So \(2 \cdot \frac{3}{7}\) means do that twice. If I take 3 pieces and then 3 pieces again, I get a total of 6 pieces. There are still 7 equal pieces in the whole, so the answer is \(\frac{6}{7}\).
- Use all three methods to explain how to find each product: $$3 \cdot \frac{2}{5}, \qquad 4 \cdot \frac{3}{8}, \qquad 6 \cdot \frac{1}{5} \ldotp$$
- Compare these different ways of thinking about fraction multiplication. Are any of them more natural to you? Does one make more sense than the others? Do the particular numbers in the problem affect your answer? Does your partner agree?
Explaining the Key Fraction Rule
Roy says that the fraction rule
\[\frac{xa}{xb} = \frac{a}{b} \nonumber \]
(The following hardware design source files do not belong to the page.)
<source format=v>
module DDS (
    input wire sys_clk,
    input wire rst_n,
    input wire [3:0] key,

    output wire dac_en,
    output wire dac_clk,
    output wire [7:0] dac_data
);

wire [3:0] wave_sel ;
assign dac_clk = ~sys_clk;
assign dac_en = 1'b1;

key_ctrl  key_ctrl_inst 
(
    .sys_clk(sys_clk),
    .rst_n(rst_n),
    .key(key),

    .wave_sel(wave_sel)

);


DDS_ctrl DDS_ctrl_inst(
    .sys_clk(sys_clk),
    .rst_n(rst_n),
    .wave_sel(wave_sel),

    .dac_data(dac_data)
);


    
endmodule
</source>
is “obvious” if you think in terms of multiplying fractions. He reasons as follows:
We know multiplying anything by 1 does not change a number:
\[\begin{split} 1 \cdot 4 &= 4 \\ 1 \cdot 2014 &= 2014 \\ 1 \cdot \frac{5}{7} &= \frac{5}{7} \end{split} \nonumber \]
So, in general,
\[1 \cdot \frac{a}{b} = \frac{a}{b} \ldotp \nonumber \]
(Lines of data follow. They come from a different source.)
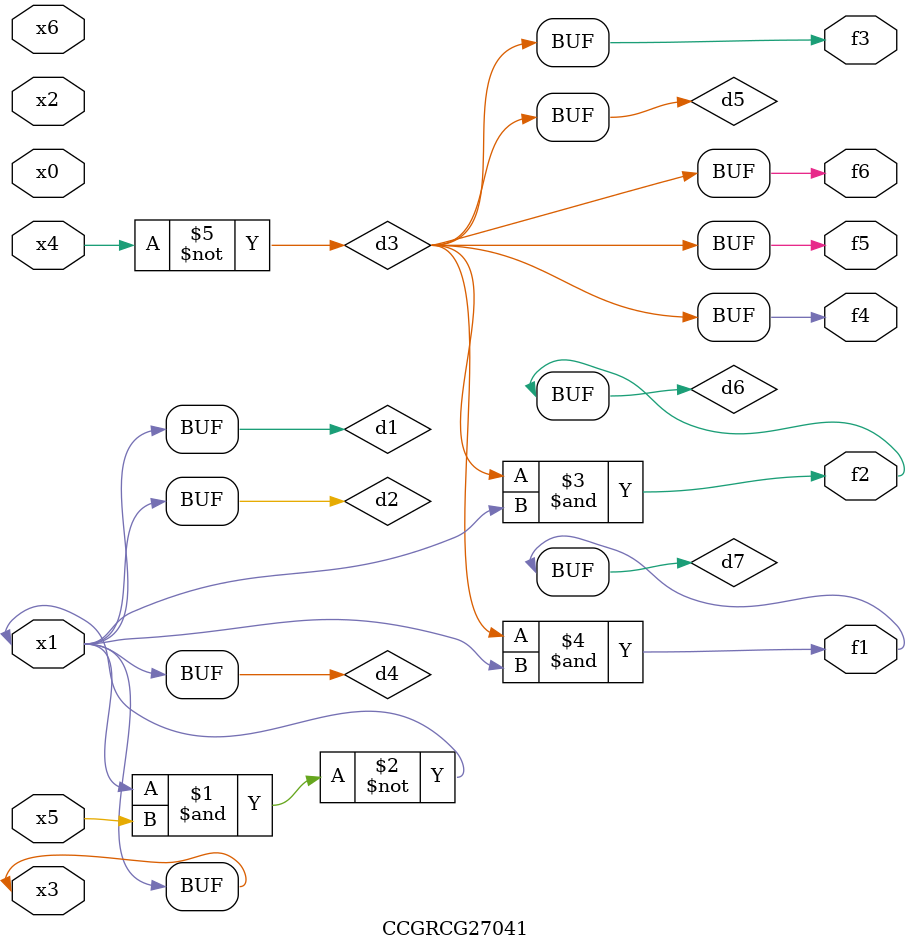
<source format=v>
module CCGRCG27041(
	input x0, x1, x2, x3, x4, x5, x6,
	output f1, f2, f3, f4, f5, f6
);

	wire d1, d2, d3, d4, d5, d6, d7;

	buf (d1, x1, x3);
	nand (d2, x1, x5);
	not (d3, x4);
	buf (d4, d1, d2);
	buf (d5, d3);
	and (d6, d3, d4);
	and (d7, d3, d4);
	assign f1 = d7;
	assign f2 = d6;
	assign f3 = d5;
	assign f4 = d5;
	assign f5 = d5;
	assign f6 = d5;
endmodule

</source>
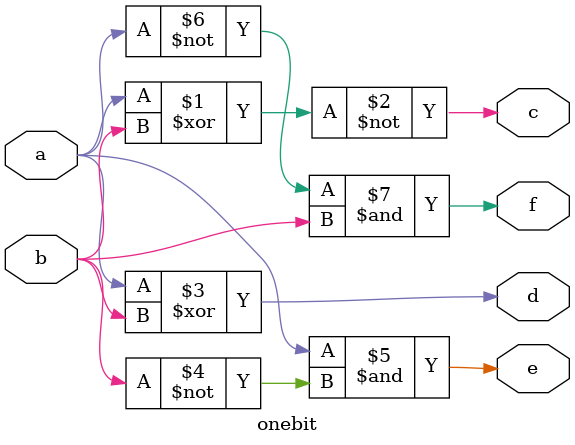
<source format=v>
`timescale 1ns / 1ps

module onebit(
    input a, b,
    output c, d, e, f
    );

assign c = ~(a^b);
assign d = a^b;
assign e = a&(~b); // a°¡ 1ÀÌ°í b°¡ 0ÀÌ¸é 1, ¾Æ´Ï¸é 0
assign f = (~a)&b; // a°¡ 0ÀÌ°í b°¡ 1ÀÌ¸é 0, ¾Æ´Ï¸é 1

endmodule

</source>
Now, \(\frac{2}{2} = 1\), so that means that
\[\frac{2}{2} \cdot \frac{a}{b} = 1 \cdot \frac{a}{b} = \frac{a}{b}, \nonumber \]
which means
\[\frac{2a}{2b} = \frac{a}{b} \ldotp \nonumber \]
By the same reasoning, \(\frac{3}{3} = 1\), so that means that
\[\frac{3}{3} \cdot \frac{a}{b} = 1 \cdot \frac{a}{b} = \frac{a}{b}, \nonumber \]
which means
\[\frac{3a}{3b} = \frac{a}{b} \ldotp \nonumber \]
What do you think about Roy’s reasoning? Does it make sense? How would Roy explain the general rule for positive whole numbers :
\[\frac{xa}{xb} = \frac{a}{b} ? \nonumber \]